There has been some disappointment in how Little hasn't been able to duplicate the goal-scoring from 2008-09 (31 goals), but it was unreasonable to expect the guy to shoot 18% again. That said, he seems to be morphing into a nifty player, and rather than snoozing with his cushy shifts he seems to have taken advantage of them. He also played minutes in all situations, suggesting he could handle big minutes in the future. He could very well take the next step this year into being a solid center, if only he could improve that faceoff percentage. Grade: B-
Kind of like the anti-Antropov, Burmistrov spent time on the penalty kill, and not a lot of time on the powerplay.

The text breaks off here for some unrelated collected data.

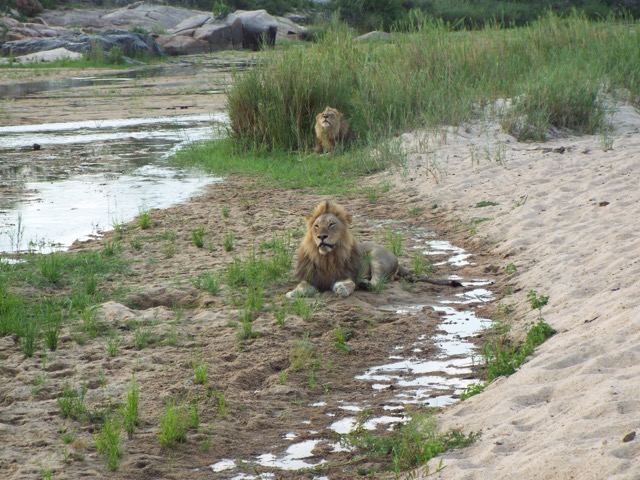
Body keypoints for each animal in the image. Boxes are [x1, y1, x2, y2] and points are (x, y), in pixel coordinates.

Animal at [286, 200, 461, 299]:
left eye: (331, 224)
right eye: (316, 226)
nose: (321, 237)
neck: (326, 257)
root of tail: (397, 260)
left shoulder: (347, 275)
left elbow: (349, 284)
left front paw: (342, 288)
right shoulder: (312, 278)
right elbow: (301, 287)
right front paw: (293, 293)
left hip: (377, 258)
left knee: (377, 282)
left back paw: (365, 284)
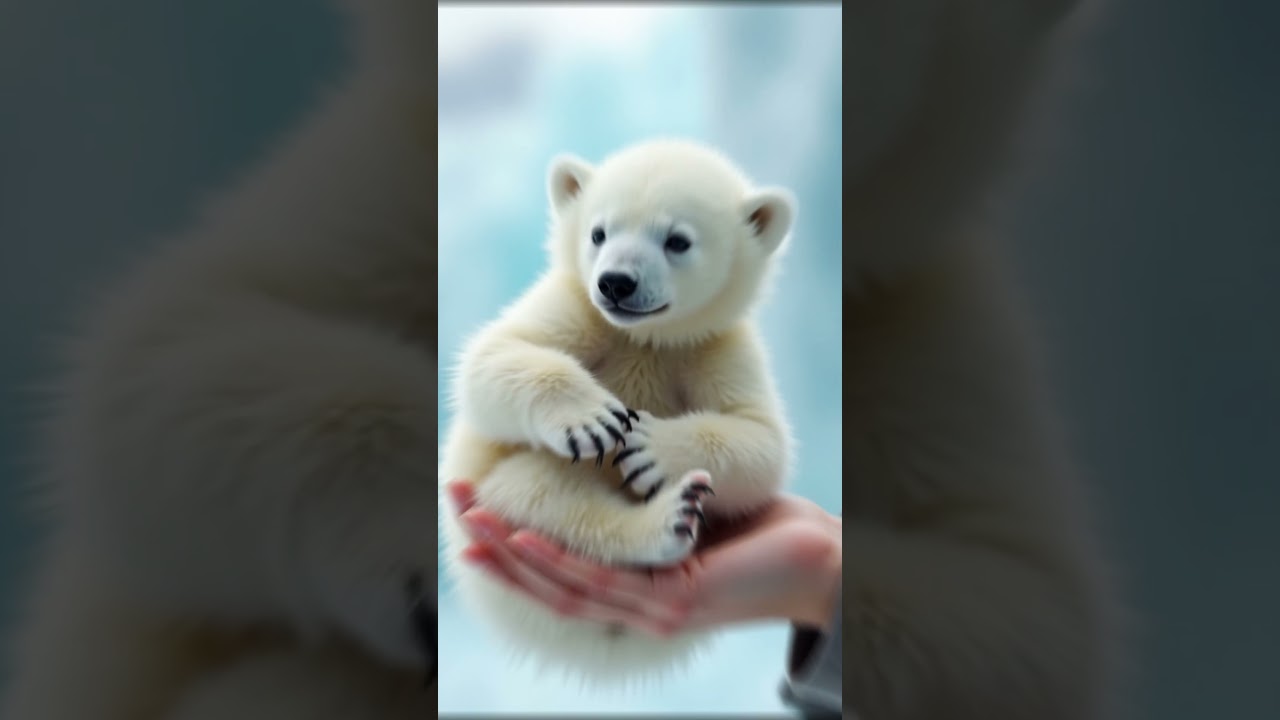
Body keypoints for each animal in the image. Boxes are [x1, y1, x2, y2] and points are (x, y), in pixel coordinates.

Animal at [437, 138, 797, 684]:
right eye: (598, 232)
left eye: (677, 240)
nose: (616, 283)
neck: (646, 337)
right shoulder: (578, 307)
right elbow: (494, 358)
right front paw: (593, 420)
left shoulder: (713, 343)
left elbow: (761, 441)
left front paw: (650, 448)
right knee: (542, 495)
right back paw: (667, 520)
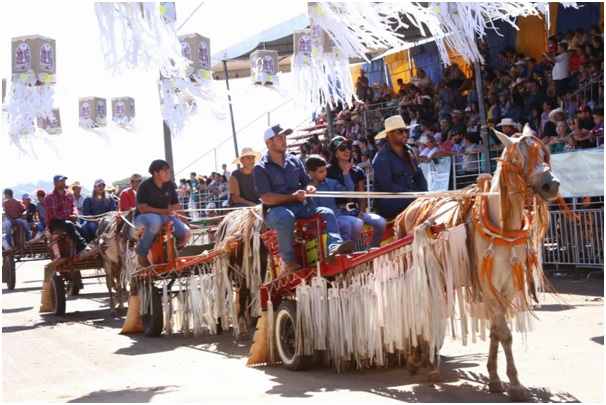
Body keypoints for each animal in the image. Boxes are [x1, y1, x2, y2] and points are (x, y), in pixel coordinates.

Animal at [216, 205, 268, 338]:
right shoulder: (247, 266)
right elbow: (244, 292)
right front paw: (242, 325)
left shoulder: (262, 264)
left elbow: (257, 289)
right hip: (226, 265)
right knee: (222, 292)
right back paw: (219, 324)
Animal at [396, 128, 564, 400]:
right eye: (517, 158)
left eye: (544, 154)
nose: (552, 185)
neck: (502, 227)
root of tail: (411, 207)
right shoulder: (488, 286)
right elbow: (505, 333)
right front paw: (514, 384)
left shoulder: (507, 286)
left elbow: (496, 331)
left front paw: (495, 378)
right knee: (423, 311)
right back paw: (424, 363)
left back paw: (423, 359)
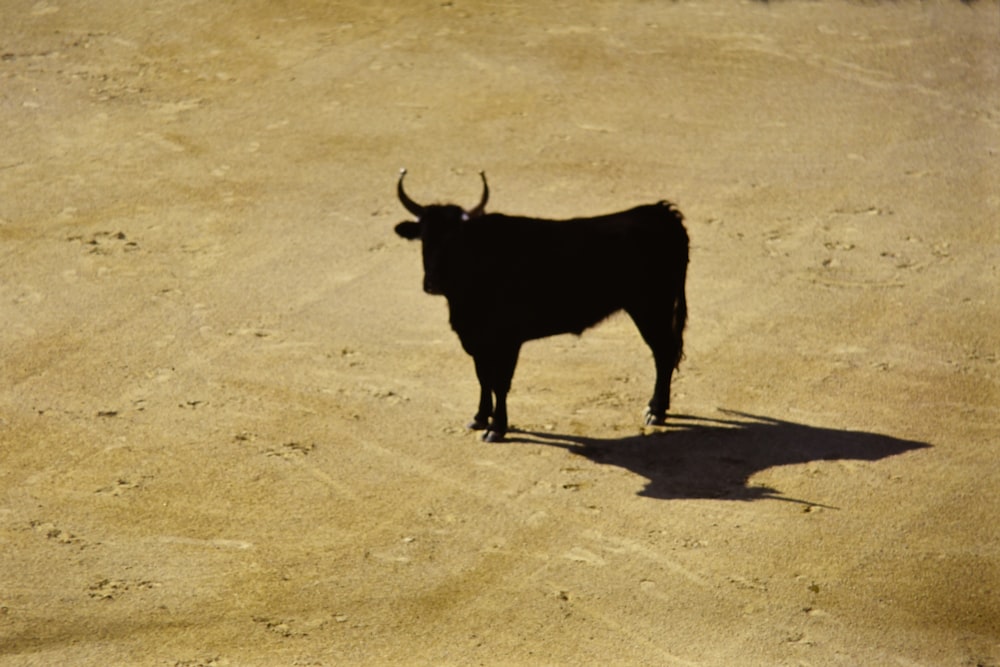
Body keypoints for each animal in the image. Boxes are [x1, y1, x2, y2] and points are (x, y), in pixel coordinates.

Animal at [390, 168, 688, 444]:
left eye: (456, 240)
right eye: (424, 238)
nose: (433, 283)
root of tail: (660, 212)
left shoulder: (507, 340)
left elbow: (500, 382)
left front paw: (497, 428)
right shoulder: (476, 339)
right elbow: (483, 377)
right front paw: (479, 418)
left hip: (651, 308)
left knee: (663, 352)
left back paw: (655, 410)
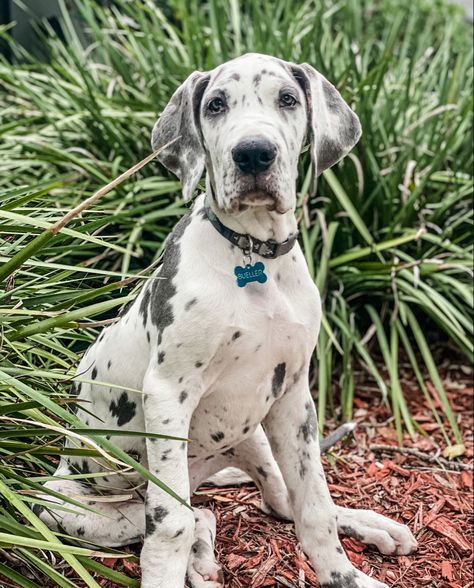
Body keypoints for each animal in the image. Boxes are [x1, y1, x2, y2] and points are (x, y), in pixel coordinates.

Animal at [36, 52, 414, 584]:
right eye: (215, 104)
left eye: (288, 99)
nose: (253, 153)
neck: (253, 254)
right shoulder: (168, 393)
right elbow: (169, 523)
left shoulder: (294, 395)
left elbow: (314, 504)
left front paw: (343, 575)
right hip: (64, 504)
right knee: (187, 514)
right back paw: (199, 557)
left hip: (254, 435)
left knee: (277, 502)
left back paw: (372, 526)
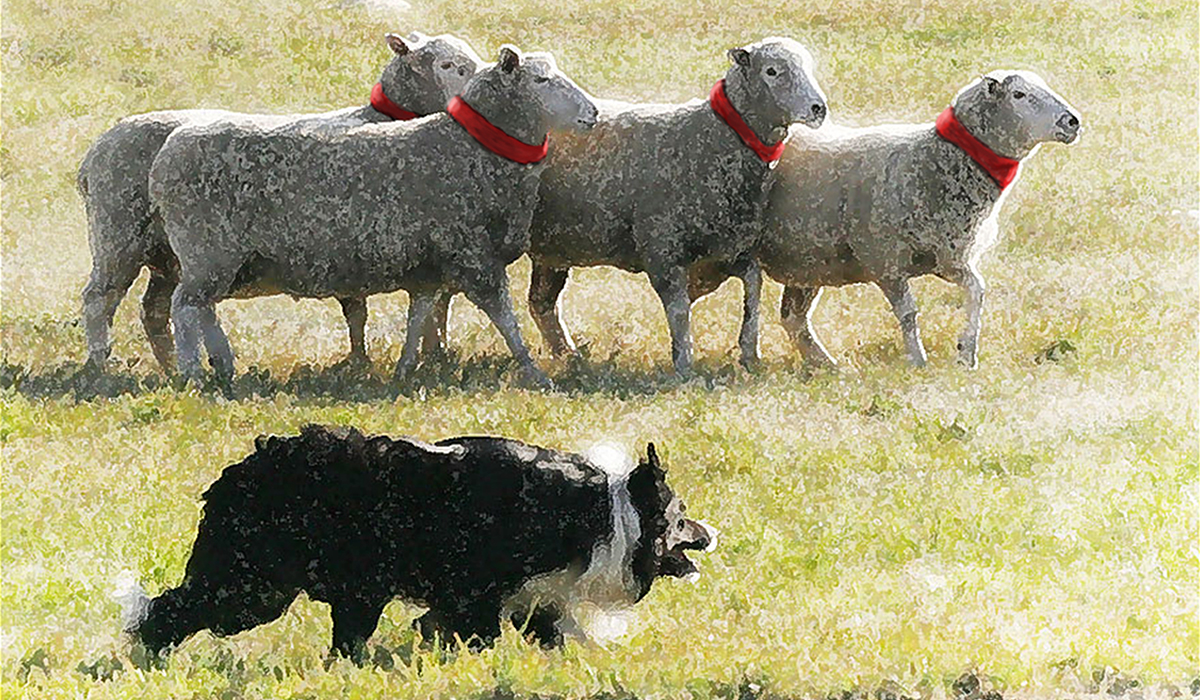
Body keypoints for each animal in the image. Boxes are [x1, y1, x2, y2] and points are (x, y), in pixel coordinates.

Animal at [71, 31, 477, 372]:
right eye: (447, 66)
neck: (377, 117)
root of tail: (93, 155)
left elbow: (375, 310)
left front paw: (396, 356)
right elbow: (372, 307)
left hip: (165, 256)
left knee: (154, 308)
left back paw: (169, 365)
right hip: (121, 236)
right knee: (101, 298)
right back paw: (103, 361)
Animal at [114, 425, 710, 657]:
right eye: (683, 519)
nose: (713, 534)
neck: (602, 511)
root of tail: (239, 472)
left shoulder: (528, 598)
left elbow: (556, 635)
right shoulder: (475, 594)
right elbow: (477, 636)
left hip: (328, 594)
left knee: (346, 642)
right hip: (249, 592)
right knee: (168, 609)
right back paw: (148, 654)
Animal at [151, 45, 600, 389]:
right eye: (540, 80)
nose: (593, 113)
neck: (472, 148)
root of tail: (166, 156)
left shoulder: (429, 265)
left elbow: (418, 317)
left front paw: (404, 369)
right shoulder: (474, 255)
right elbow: (506, 321)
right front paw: (536, 372)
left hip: (220, 259)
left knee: (203, 309)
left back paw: (224, 366)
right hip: (209, 248)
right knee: (183, 308)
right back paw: (192, 374)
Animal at [744, 68, 1084, 369]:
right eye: (1019, 94)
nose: (1072, 121)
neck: (937, 159)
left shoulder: (948, 259)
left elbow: (977, 290)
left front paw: (966, 352)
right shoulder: (885, 261)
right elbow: (908, 313)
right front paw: (918, 360)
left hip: (808, 257)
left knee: (793, 319)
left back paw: (827, 366)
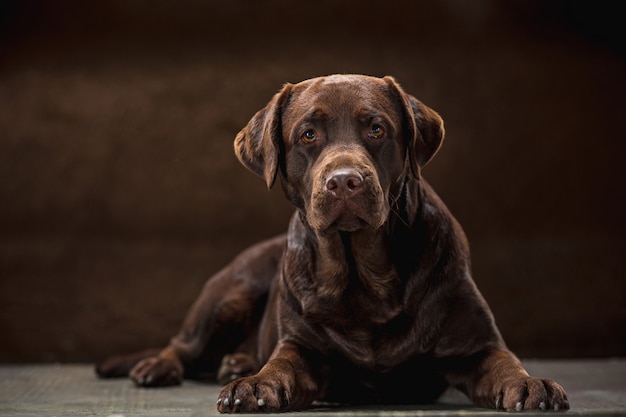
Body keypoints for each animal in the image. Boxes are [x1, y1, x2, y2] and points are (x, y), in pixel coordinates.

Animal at [95, 73, 568, 412]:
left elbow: (505, 362)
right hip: (230, 290)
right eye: (308, 135)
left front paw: (531, 385)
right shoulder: (303, 347)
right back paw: (162, 366)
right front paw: (255, 384)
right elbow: (281, 364)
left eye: (377, 129)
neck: (364, 277)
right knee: (182, 344)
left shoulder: (475, 346)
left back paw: (236, 360)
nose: (344, 181)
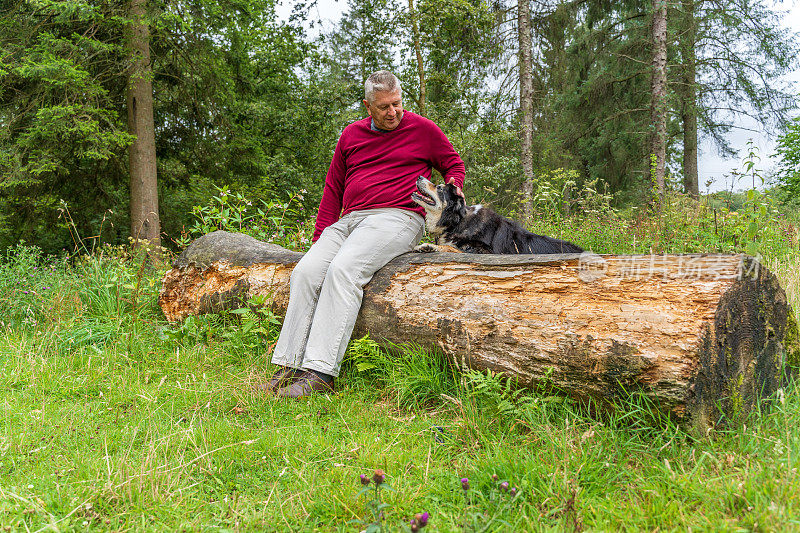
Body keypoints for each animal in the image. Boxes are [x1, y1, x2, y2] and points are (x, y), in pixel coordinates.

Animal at [412, 176, 580, 255]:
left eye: (439, 188)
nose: (419, 177)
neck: (457, 222)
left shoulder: (488, 251)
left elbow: (452, 248)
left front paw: (429, 246)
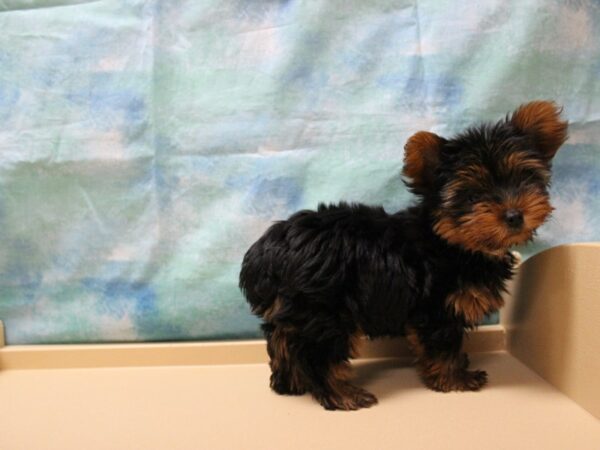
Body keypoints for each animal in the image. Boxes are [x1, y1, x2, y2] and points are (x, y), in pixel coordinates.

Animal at [238, 102, 568, 412]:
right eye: (473, 196)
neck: (451, 241)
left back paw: (290, 384)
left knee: (282, 338)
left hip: (296, 309)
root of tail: (267, 251)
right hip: (325, 309)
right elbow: (444, 345)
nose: (514, 216)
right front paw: (455, 379)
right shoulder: (438, 307)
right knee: (321, 354)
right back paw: (342, 395)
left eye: (525, 179)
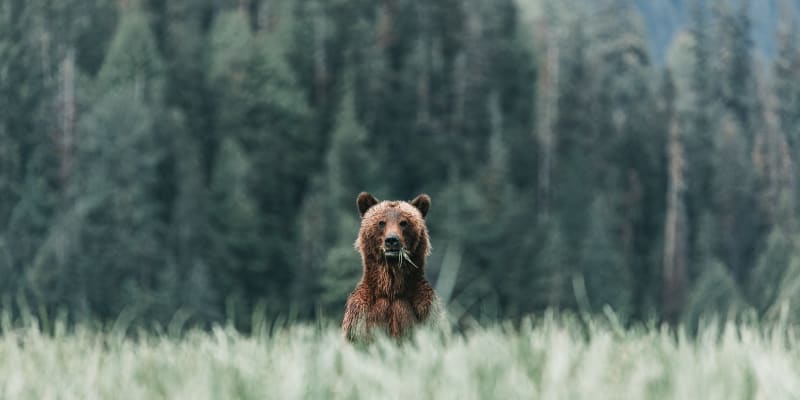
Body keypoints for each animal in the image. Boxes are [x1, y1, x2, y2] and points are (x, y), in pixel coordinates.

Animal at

Only 20 years old, he did exactly what you'd expect a rookie to do: thrill, then chill. He was an adventure in the faceoff dot, though he helped the team out by drawing a lot of penalties. There's something to be said for a dude who can keep the penalties down and work the penalty kill at a young age, so he could be an asset a couple years down the road. He's not quite there yet (and if his faceoff numbers continue to hover in the low 40s, please move him to wing!). Grade: D+
Schremp has long been known as a slick stickhandler with the ability to contribute in the offensive zone, so long as you don't lean on him too much defensively, no sweat. This made his O-ZoneS% curious to me, but I guess those starts have to go to somebody. All in all, he didn't set the world on fire in his 18 games in Atlanta (eesh, bad historical pun not intended), he didn't do a lot for people outside of himself on the powerplay, and he looks like an RFA that will be bumped along to another team. Grade: F
Though he's pushing 29 years of age, I hold a small amount of hope that Winnipeg coaching can take advantage of Slater's unique skill-set: he can win faceoffs. The last two years, he's turned in a faceoff win percentage around 58-60%, and on this team it's that kind of skill that is sorely needed. He's never been more than a serviceable scorer in his pre-NHL days, so to expect him to become a Yanic Perreault
-like asset is probably too much to expect, but if he can be molded into a responsible 3rd-line center we'd be in business. That said, last year was not disastrous, but also not very impressive. Grade: D
My intention with this series is to apply this level of analysis to our positions (center, left wing, right wing, defence, goaltending), and determine whether they need to be addressed. That also includes a brief examination of what's in our system. Since this was the inaugural post and it includes a lengthy glossary, I'm going to split the centres into two posts, with the second carrying the overall analysis of our centres and whether it's a situation that needs help. Okay, I'll stop now.